Background: Personality organization (PO), as conceptualized in psychodynamic theory, is thought to contribute to the development and maintenance of borderline personality disorder (BPD). However, empirical research examining how structural personality dysfunction and BPD symptoms influence each other over time remains limited. This study applied a cross-lagged panel network (CLPN) analysis to examine symptom-level, directional relationships between BPD features and PO dimensions over an 18-month period.

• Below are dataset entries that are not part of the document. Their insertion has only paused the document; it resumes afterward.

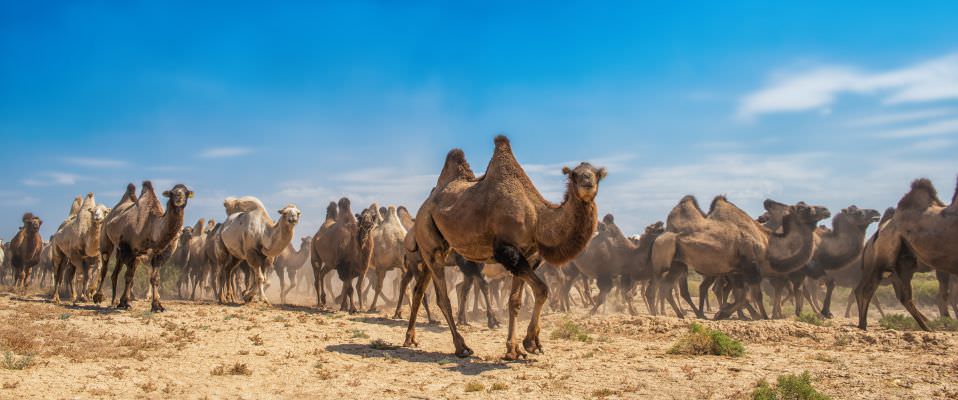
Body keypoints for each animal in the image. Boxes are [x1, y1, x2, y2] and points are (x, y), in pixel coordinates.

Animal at [93, 182, 194, 312]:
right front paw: (125, 303)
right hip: (107, 238)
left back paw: (114, 300)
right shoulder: (130, 249)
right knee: (105, 266)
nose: (179, 198)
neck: (151, 228)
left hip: (121, 251)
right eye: (172, 193)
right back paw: (99, 297)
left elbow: (154, 278)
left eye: (186, 192)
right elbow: (129, 276)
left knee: (115, 273)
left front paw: (157, 305)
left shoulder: (160, 255)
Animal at [406, 137, 608, 360]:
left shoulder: (528, 256)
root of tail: (423, 207)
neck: (536, 218)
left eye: (597, 174)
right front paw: (531, 343)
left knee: (419, 290)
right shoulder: (507, 251)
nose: (587, 182)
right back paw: (461, 346)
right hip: (429, 239)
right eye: (574, 174)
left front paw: (515, 348)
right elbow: (542, 289)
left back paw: (410, 338)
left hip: (433, 251)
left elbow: (515, 301)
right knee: (443, 298)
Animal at [652, 195, 832, 320]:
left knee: (667, 287)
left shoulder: (738, 271)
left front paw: (727, 312)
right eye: (803, 207)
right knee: (662, 287)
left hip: (678, 264)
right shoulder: (750, 266)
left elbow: (743, 295)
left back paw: (683, 314)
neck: (767, 242)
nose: (826, 210)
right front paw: (759, 316)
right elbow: (752, 295)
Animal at [856, 178, 958, 332]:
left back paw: (927, 327)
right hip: (882, 261)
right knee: (868, 289)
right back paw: (863, 325)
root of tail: (878, 233)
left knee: (904, 296)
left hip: (903, 265)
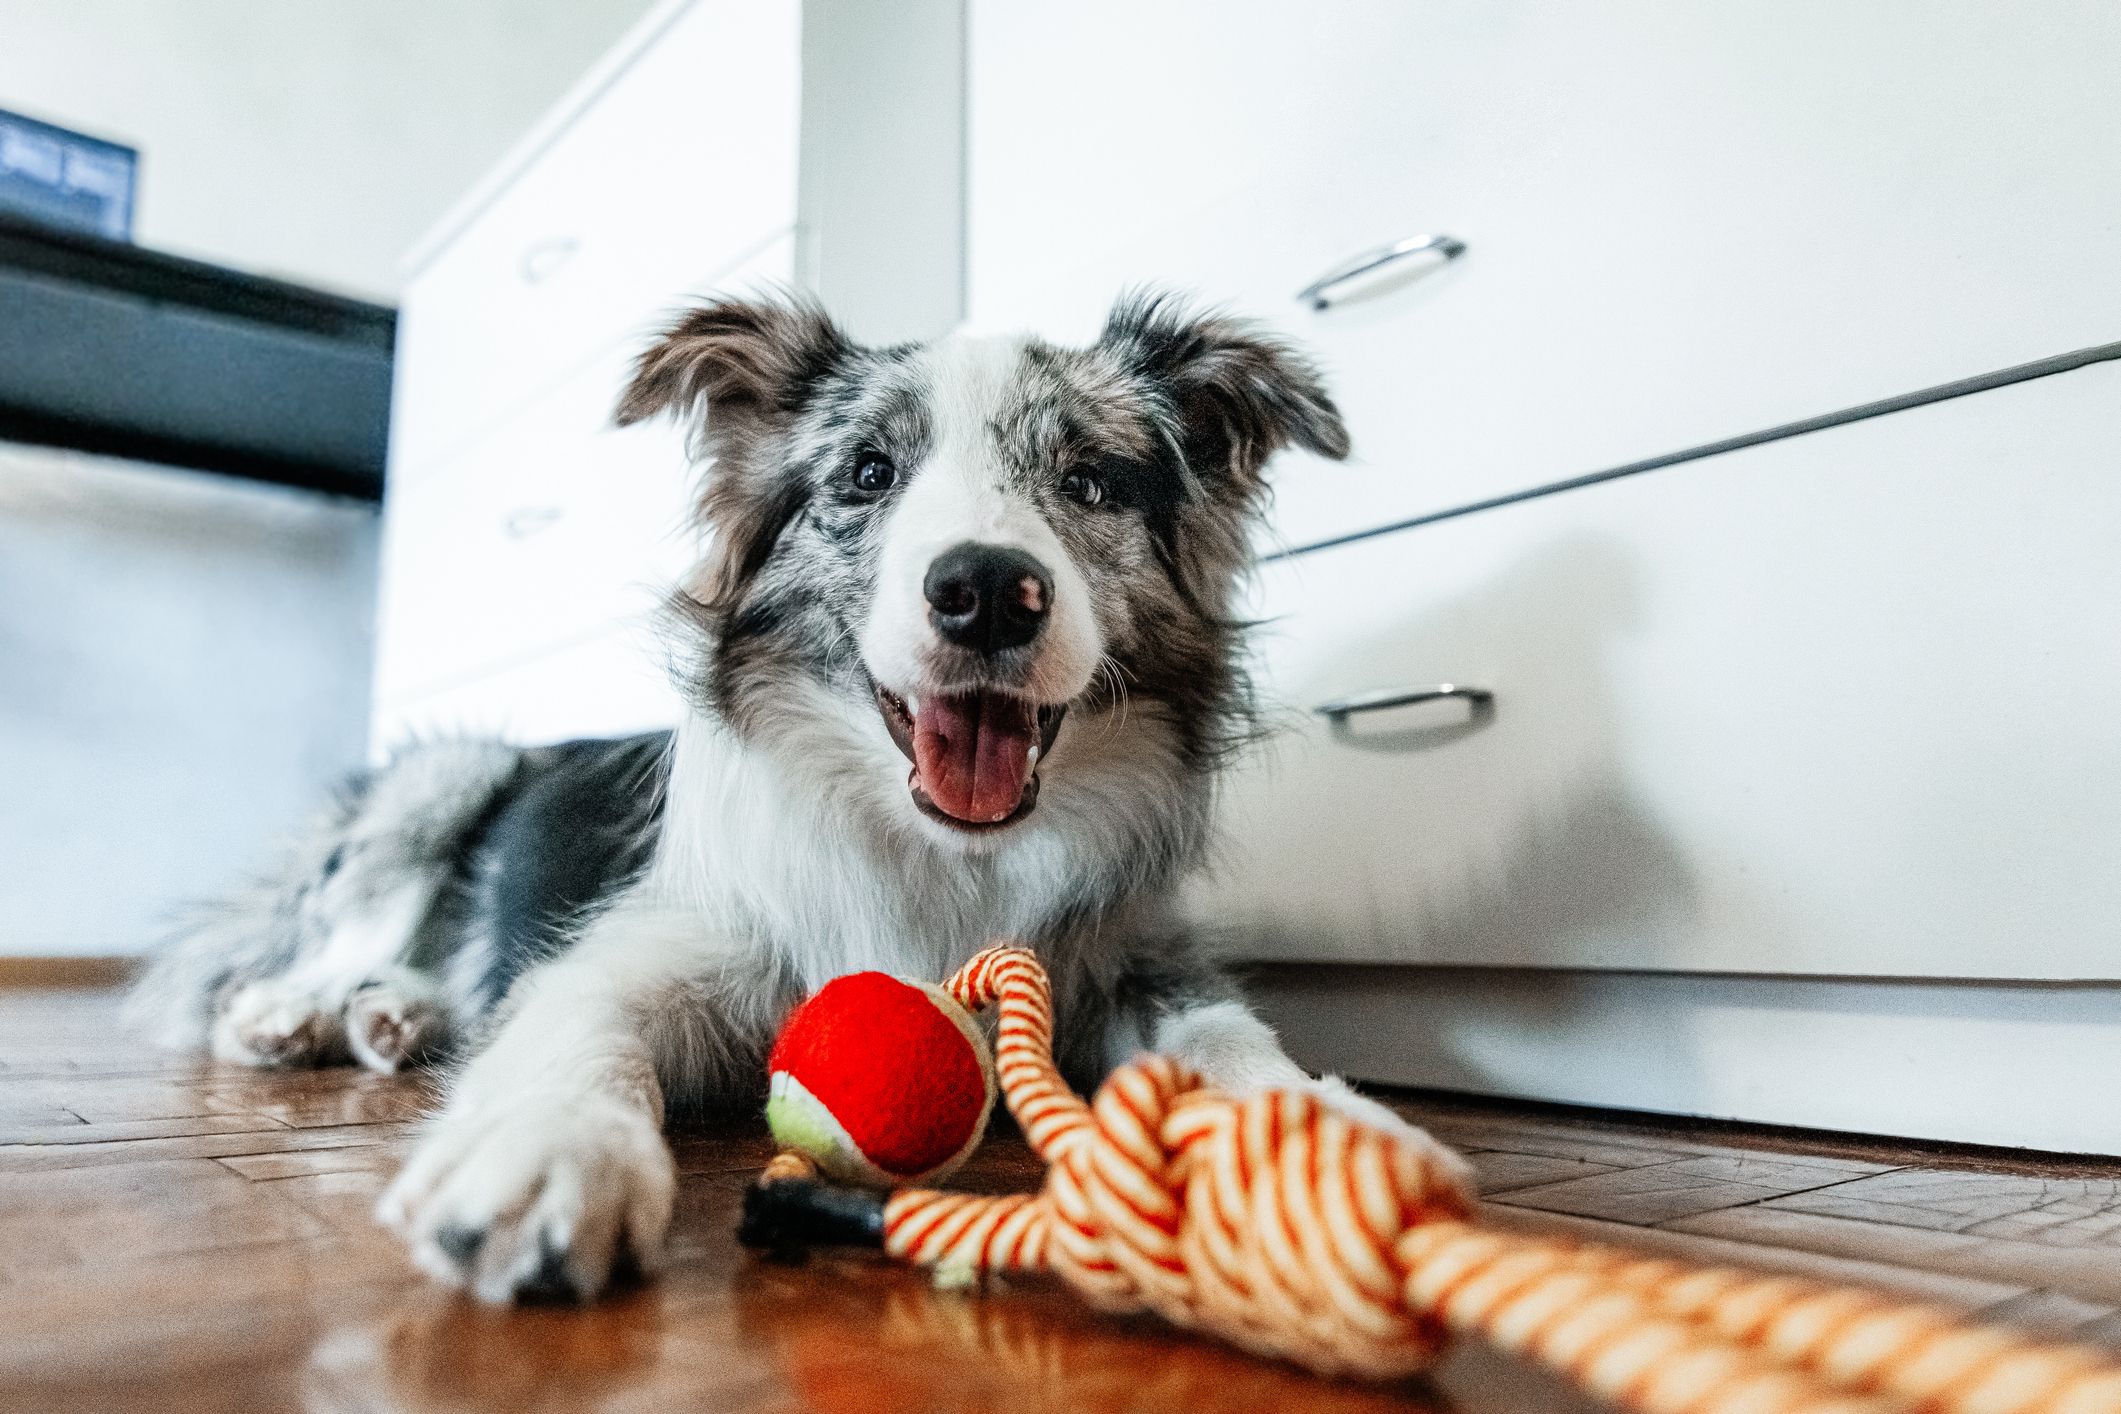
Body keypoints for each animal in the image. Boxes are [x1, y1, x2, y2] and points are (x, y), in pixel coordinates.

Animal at [124, 290, 1467, 1305]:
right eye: (869, 473)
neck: (942, 856)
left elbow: (1232, 1034)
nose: (988, 590)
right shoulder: (648, 946)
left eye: (1089, 482)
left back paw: (396, 1015)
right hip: (445, 773)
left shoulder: (1130, 955)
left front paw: (1328, 1141)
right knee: (324, 940)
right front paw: (549, 1154)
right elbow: (576, 1029)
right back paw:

Methods: A sample of 1,171 adolescents (ages 12-19) completed assessments at two time points, reporting on ten borderline personality disorder (BPD) symptoms (e.g., identity disturbance, dissociation) and five dimensions of personality organization (PO; e.g., identity diffusion, reality testing) using validated self-report instruments. Temporal networks were estimated using EBICglasso, and directional effects were computed via LASSO-regularized logistic regression.

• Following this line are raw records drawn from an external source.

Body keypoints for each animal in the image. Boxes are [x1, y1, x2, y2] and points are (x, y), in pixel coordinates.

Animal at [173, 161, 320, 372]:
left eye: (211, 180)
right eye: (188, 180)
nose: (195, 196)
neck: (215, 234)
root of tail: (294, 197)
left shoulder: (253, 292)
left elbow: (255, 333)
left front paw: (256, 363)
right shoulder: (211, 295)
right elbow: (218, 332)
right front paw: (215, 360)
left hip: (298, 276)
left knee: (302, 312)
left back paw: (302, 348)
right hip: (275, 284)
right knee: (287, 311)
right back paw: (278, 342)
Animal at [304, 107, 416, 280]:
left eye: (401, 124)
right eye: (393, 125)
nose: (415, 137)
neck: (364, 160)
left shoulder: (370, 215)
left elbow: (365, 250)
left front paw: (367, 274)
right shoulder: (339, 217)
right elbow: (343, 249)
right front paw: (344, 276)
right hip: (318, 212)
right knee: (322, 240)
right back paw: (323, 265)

Results: Network structure was stable across time points (r = .87), and stability coefficients for key centrality measures were strong (CS = 0.75). The CLPN model revealed that several BPD symptoms at Time 1 significantly predicted PO dysfunctions at Time 2. Identity disturbance (BPD9) strongly predicted identity diffusion (IPO2; β = 2.71), while dissociation (BPD7) predicted impaired reality testing (IPO3; β = 2.14). In contrast, no significant paths were found from PO dimensions to later BPD symptoms. Expected Influence (EI) analyses identified BPD2 (self-harm/suicide) as the node with the highest outgoing influence (out-EI = 21.07), and IPO3 (reality testing) as the node with the highest incoming influence (in-EI = 35.08). Bridge EI metrics consistently highlighted IPO3 and IPO2 as central connectors between BPD and PO domains.
Conclusions: These findings suggest that identity-related BPD symptoms play a leading role in the development of structural personality impairment during adolescence. Findings contribute to theoretical models of early personality development and offer insights for targeting identity disturbance and reality-testing deficits may be effective for early intervention strategies.